A countdown clock for the Paris 2024 Olympic Games in front of the Eiffel Tower. GETTY IMAGES

With 100 days to go until the opening of the Olympic Games in Paris, the facilities are ready and the main concern is security, especially for the opening ceremony on the Seine, which is a major challenge.

The Olympic flame was lit in Olympia on Tuesday and will travel through Greece before arriving in Marseille on 8 May, where it will begin its journey across France to the Olympic opening ceremony on 26 July, even visiting the French Antilles or French Polynesia.

An opening that raises doubts

The ambition to hold a historic opening ceremony, for the first time outside of a stadium and in such a symbolic location as the River Seine, has become a headache because of the security measure required.

On Monday, French President Emmanuel Macron reaffirmed the intention to go ahead with the original idea, but also fuelled speculation by suggesting that there are "plans B and C" in the event of a major threat"

This is the first time that the hypothesis that the event took place inside the Stade de France in Saint-Denis (north of Paris), which had previously been ruled out by the authorities, has been admitted. The international context adds more tension: the conflict between Russia and Ukraine continues, while the situation in the Middle East has worsened with Iran's recent attack on Israel.

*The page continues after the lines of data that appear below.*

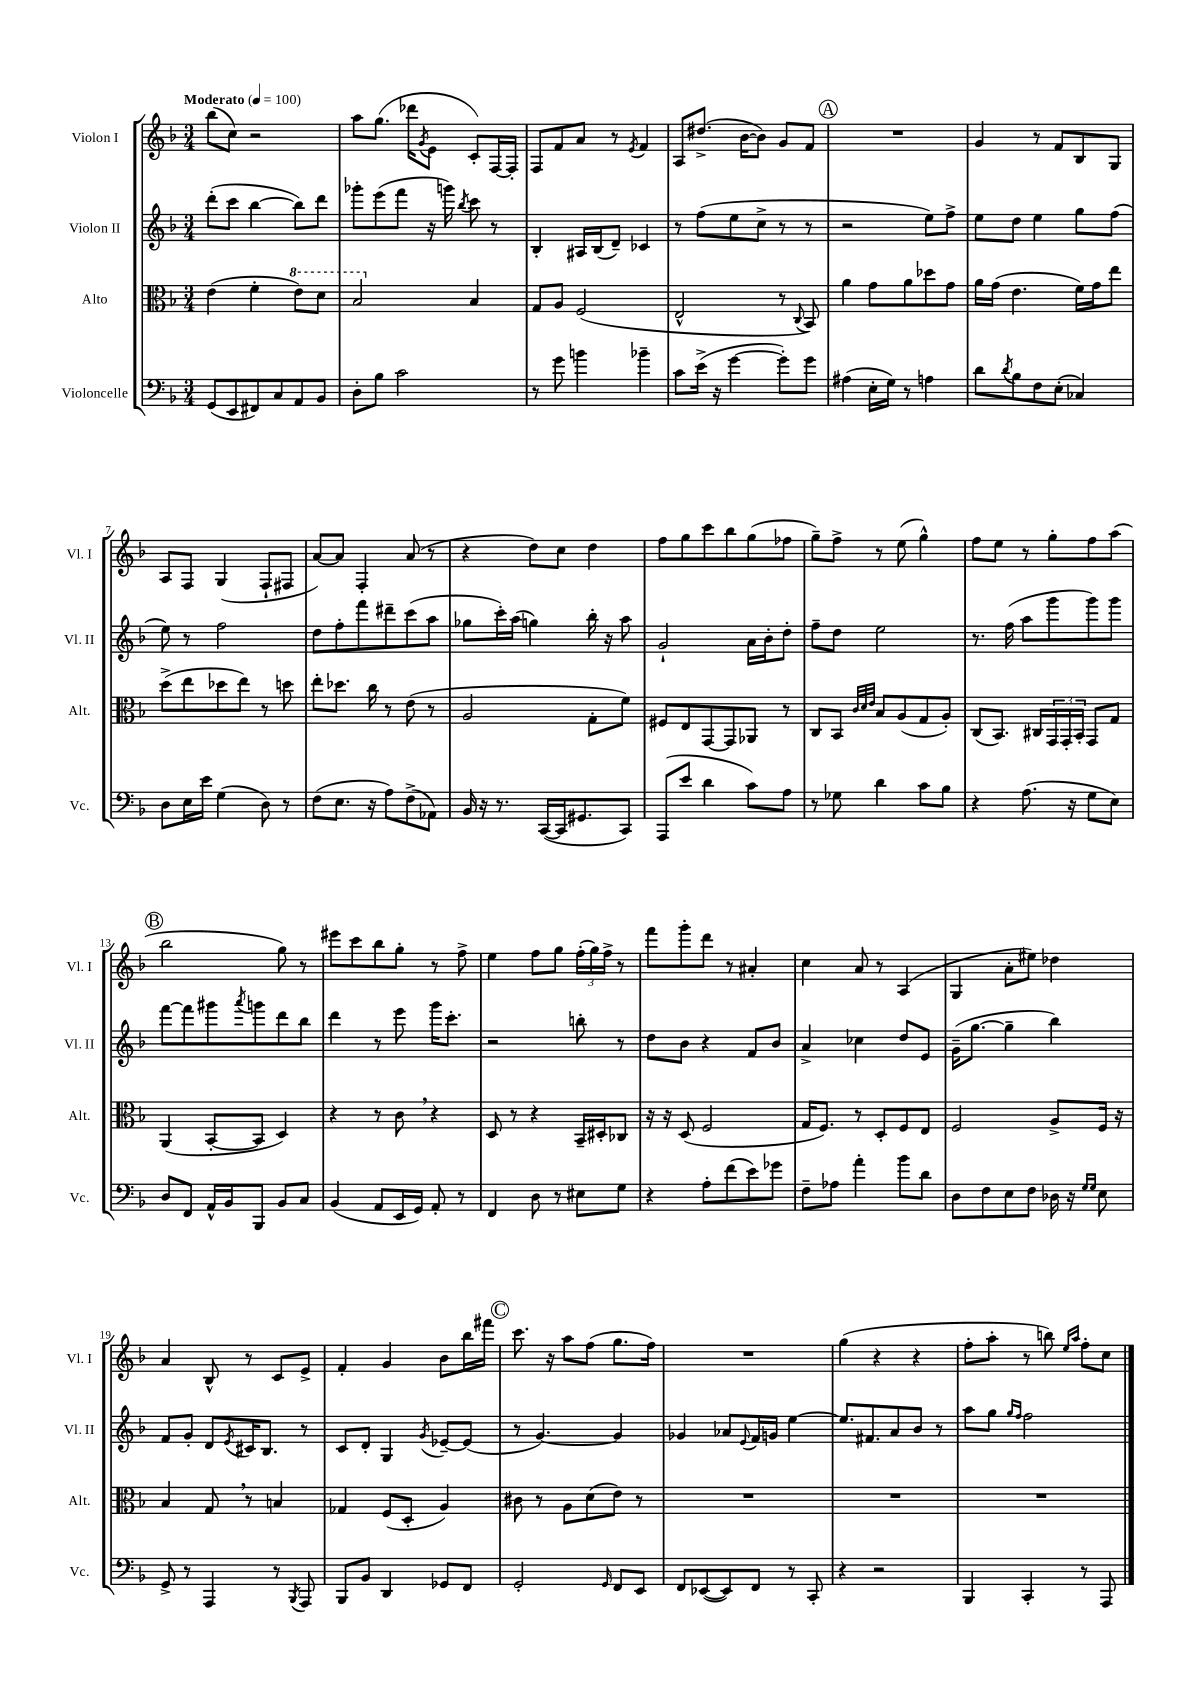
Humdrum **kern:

**kern	**kern	**kern	**kern
*part4	*part3	*part2	*part1
*staff4	*staff3	*staff2	*staff1
*I"Violoncelle	*I"Alto	*I"Violon II	*I"Violon I
*I'Vc.	*I'Alt.	*I'Vl. II	*I'Vl. I
*clefF4	*clefC3	*clefG2	*clefG2
*k[b-]	*k[b-]	*k[b-]	*k[b-]
*M3/4	*M3/4	*M3/4	*M3/4
*MM100	*MM100	*MM100	*MM100
=1	=1	=1	=1
!	!	!	!LO:TX:a:B:t=Moderato
(8GG/L	(4e\	(8ddd'\L	(8bb-\L
8EE/	.	8ccc\J	8cc\J)
8FF#X/)	4f'\	[4bb-\	2r
8C/	.	.	.
*	*8va	*	*
8AA/	8ee\L)	8bb-\L])	.
8BB-/J	8dd\J	8ddd\J	.
=2	=2	=2	=2
8D'\L	2b-/	8ggg-X'\L	8aa\L
8B-\J	.	(8eee\	(8.gg\J
2c\	.	8fff\J	.
.	.	.	16ddd-X\KL
.	.	.	8qg/
.	.	16r	8e\J
.	.	16gggn\)	.
.	.	8qbb-/	.
*	*X8va	*	*
.	4B-/	8ccc\	8c'/L)
.	.	8r	[16F/L
.	.	.	16F'/JJ]
=3	=3	=3	=3
8r	8G/L	4B-'/	8F/L
8g\	8A/J	.	8f/
4bn\	(2F/	16A#X/LL	8a/J
.	.	(16B-/J	.
.	.	8d~/J)	8r
.	.	.	8qe/
4b-X~\	.	4c-X/	4f/
=4	=4	=4	=4
8c\L	2E^^/	8r	8A/L
(16e^\Jk	.	(8ff\L	(8.dd#X^/J
16r	.	.	.
[4g\	.	8ee\	.
.	.	.	[16b-\KL
.	.	8cc^\J	8b-\J])
8g'\L])	8r	8r	8g/L
.	8qqC/	.	.
8g\J	8BB-/)	8r	8f/J
!!LO:REH:place=s1:t=A
=5	=5	=5	=5
(4A#X\	4a\	2r	2.r
16E'\LL	8g\L	.	.
16G\JJ)	.	.	.
8r	8a\	.	.
4An\	8dd-X\	8ee\L)	.
.	8g\J	8ff^\J	.
=6	=6	=6	=6
8d\L	16a\LL	8ee\L	4g/
.	(16g\JJ	.	.
8qd/	.	.	.
8B-\	4.e\	8dd\J	.
8F\	.	4ee\	8r
(8E'\J	.	.	8f/L
4C-X/)	16f\LL)	8gg\L	8B-/
.	16g\J	.	.
.	8ee\J	(8ff\J	8G/J
!!LO:LB:g=z
=7	=7	=7	=7
8D\L	(8dd^\L	8ee\)	8A/L
16E\L	8ee\	8r	8F/J
16e\JJ	.	.	.
(4G\	8dd-X\	2ff\	(4G/
.	8ee\J)	.	.
8D\)	8r	.	8F`/L
8r	8ddn\	.	8F#X/J
=8	=8	=8	=8
(8F\L	8ee'\L	8dd\L	[8a/L)
8.E\J	8.dd-X\J	8ff'\	8a/J]
.	.	8fff\	4F'/
16r	16cc\	.	.
8A\L)	8r	8ddd#X~\	.
(8F^\	(8e\	(8ccc\	(8a/
8AA-X\J)	8r	8aa\J	8r
=9	=9	=9	=9
16BB-/	2A/	8gg-X\L	4r
16r	.	.	.
8.r	.	16ccc'\L)	.
.	.	(16aa\JJ	.
.	.	4ggn\)	8dd\L)
([16CC/LL	.	.	.
16CC/J]	.	.	8cc\J
8.GG#X/	.	.	.
.	8G'\L	16bb-'\	4dd\
.	.	16r	.
8CC/J)	8f\J)	8aa\	.
=10	=10	=10	=10
(8AAA/L	8F#X/L	2g`/	8ff\L
8e/J	8E/	.	8gg\
4d\	[8GG/	.	8ccc\
.	8GG/]	.	8bb-\
8c\L)	8AA-X/J	16a\LL	(8gg\
.	.	16b-'\J	.
8A\J	8r	8dd'\J	8ff-X\J
=11	=11	=11	=11
8r	8C/L	8ff~\L	8gg~\L)
8G-X\	8BB-/J	8dd\J	8ff^\J
.	32qqc/LLL	.	.
.	32qqd/	.	.
.	32qqe/JJJ	.	.
4d\	8B-/L	2ee\	8r
.	(8A/	.	(8ee\
8c\L	8G/	.	4gg^^\)
8B-\J	8A'/J)	.	.
=12	=12	=12	=12
4r	(8C/L	8.r	8ff\L
.	8.BB-/J)	.	8ee\J
.	.	(16ff\	.
(8.A\	.	8aa\L	8r
.	16C#X/LL	.	.
.	24GG/	8ggg\	8gg'\L
.	24GG'/	.	.
16r	.	.	.
.	24BB-'/JJ	.	.
8G\L	8GG/L	8ggg\)	8ff\
8E\J)	8G/J	8ggg\J	(8aa\J
!!LO:LB:g=z
!!LO:REH:place=s1:t=B
=13	=13	=13	=13
8D/L	(4AA/	[8fff\L	2bb-\
8FF/J	.	8fff\]	.
16AA^^/LL	[8BB-'/L	8ggg#X\	.
16BB-/J	.	.	.
.	.	8qaaa/	.
8BBB-/J	8BB-/J]	8gggn\	.
8BB-/L	4D/)	8ddd\	8gg\)
8C/J	.	8bb-\J	8r
=14	=14	=14	=14
(4BB-/	4r	4ddd\	8eee#X\L
.	.	.	8ccc\
8AA/L	8r	8r	8bb-\
16EE/L	8c,\	8eee\	8gg'\J
16GG/JJ)	.	.	.
8AA'/	4r	16ggg\KL	8r
.	.	8.ccc'\J	.
8r	.	.	8ff^\
=15	=15	=15	=15
4FF/	8D/	2r	4ee\
.	8r	.	.
8D\	4r	.	8ff\L
8r	.	.	8gg\J
8E#X\L	16BB-~/LL	8bbn'\	(24ff'\LL
.	.	.	24gg\)
.	16D#X'/J	.	.
.	.	.	24ff^\JJ
8G\J	8C-X/J	8r	8r
=16	=16	=16	=16
4r	16r	8dd\L	8fff\L
.	16r	.	.
.	(8D/	8b-\J	8ggg'\
8A'\L	2F/	4r	8ddd\J
(8f\	.	.	8r
8e\)	.	8f/L	4a#X'/
8g-X\J	.	8b-/J	.
=17	=17	=17	=17
8F~\L	16G/KL	4a^/	4cc\
.	8.F/J)	.	.
8A-X\J	.	.	.
4a'\	8r	4cc-X\	8a/
.	8D'/L	.	8r
8b-\L	8F/	8dd/L	(4A/
8d\J	8E/J	8e/J	.
=18	=18	=18	=18
8D\L	2F/	(16g~\KL	4G/
.	.	[8.gg\J	.
8F\	.	.	.
8E\	.	4gg~\]	8a'\L
8F\J	.	.	8ee#X\J)
16D-X\	8A^/L	4bb-\)	4dd-X\
16r	.	.	.
16qqG/LL	.	.	.
16qqG/JJ	.	.	.
8E\	16F/Jk	.	.
.	16r	.	.
!!LO:LB:g=z
=19	=19	=19	=19
8GG^/	4B-/	8f/L	4a/
8r	.	8g'/J	.
4AAA/	8G,/	8d/L	8B-^^/
.	.	8qe/	.
.	8r	16c#X/K	8r
.	.	8.B-/J	.
8r	4Bn/	.	8c/L
8qBBB-/	.	.	.
8AAA/	.	8r	8e^/J
=20	=20	=20	=20
8BBB-/L	4G-X/	8c/L	4f'/
8BB-/J	.	8d'/J	.
4DD/	(8F/L	4G/	4g/
.	8D'/J	.	.
.	.	8qg/	.
8GG-X/L	4A/)	[8e-X~/L	8b-\L
8FF/J	.	(8e-/J]	16bb-\L
.	.	.	16fff#X\JJ
!!LO:REH:place=s1:t=C
=21	=21	=21	=21
2GG'/	8c#X\	8r	8.ccc\
.	8r	[4.g/)	.
.	.	.	16r
.	8A\L	.	8aa\L
.	(8d\	.	(8ff\J
16qqGG/	.	.	.
8FF/L	8e\J)	4g/]	8.gg\L
8EE/J	8r	.	.
.	.	.	16ff\Jk)
=22	=22	=22	=22
8FF/L	2.r	4g-X/	2.r
([8EE-X/	.	.	.
8EE-/])	.	8a-X/L	.
.	.	8qqe/	.
8FF/J	.	16f/L	.
.	.	16gn/JJ	.
8r	.	[4ee\	.
8CC'/	.	.	.
=23	=23	=23	=23
4r	2.r	8.ee/L]	(4gg\
.	.	8.f#X/	.
2r	.	.	4r
.	.	8a/	.
.	.	8b-/J	4r
.	.	8r	.
=24	=24	=24	=24
4BBB-/	2.r	8aa\L	8ff'\L
.	.	8gg\J	8aa'\J
.	.	16qqgg/LL	.
.	.	16qqff/JJ	.
4CC'/	.	2ff\	8r
.	.	.	8bbn\)
.	.	.	16qqee/LL
.	.	.	16qqaa/JJ
8r	.	.	8ff'\L
8AAA/	.	.	8cc\J
==	==	==	==
*-	*-	*-	*-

In France, the Vigipirate Plan was recently put on "attack emergency" following a terrorist attack in Moscow on 22 March claimed by the Islamic State-K. "The context is clearly tense," a security source confirmed to AFP.

However, Sports Minister Amélie Oudéa-Castera said no specific threats to the Games had been identified. According to Tony Estanguet, president of the organising committee, who spoke to RFI on Tuesday, the opening ceremony on the Seine remains the "main plan" and is "very likely" to be the venue for the ceremony.

The transport challenge

Will the transport system be able to cope with the influx of spectators during the OlympicsGames in Paris, despite the efforts of the authorities? The Paris metro shows no significant signs of improvement, and negotiations are underway on compensation for the workers mobilised by the public companies responsible, SNCF (national) and RATP (regional). 

"If things go wrong [during the Olympics], France's image will be damaged," warned Jean Castex, former French prime minister and current head of RATP.

The authorities are also concerned about the threat of strikes by some unions. As for Paris's Roissy and Orly airports, which will be the main entry points for foreign delegations to France, their managers are preparing to receive more than 60,000 accredited people from 18 July, the official opening date of the Olympic Village.

Paris begins to change

The capital began to take on an Olympic atmosphere. The first Olympic facilities, such as the Place de la Concorde and the Champ de Mars, are beginning to appear on the city's urban landscape, creating a buzz of excitement.

Between February and April, the Olympic Village,the Media Village, the Marseille Marina and the Saint-Denis Aquatic Centre were inaugurated. Since 29 February, the organisers have been preparing the 3,000 apartments in the Olympic Village, which will house 14,500 people, including athletes and delegation members. 

The Russian threat remains

While the participation of Russian athletes is still subject to the current situation, they are currently allowed to compete under a neutral flag and under strict conditions. They will not take part in the opening ceremony, as Belarusians are also banned from the parade along the Seine.

The mayor of Paris, Anne Hidalgo,said on a recent trip to Kiev that Russians were 'not welcome' in her city. According to Macron, Russia may try to disrupt the Paris Olympics, an accusation denied by Moscow. Cyber security is another major concern for the authorities.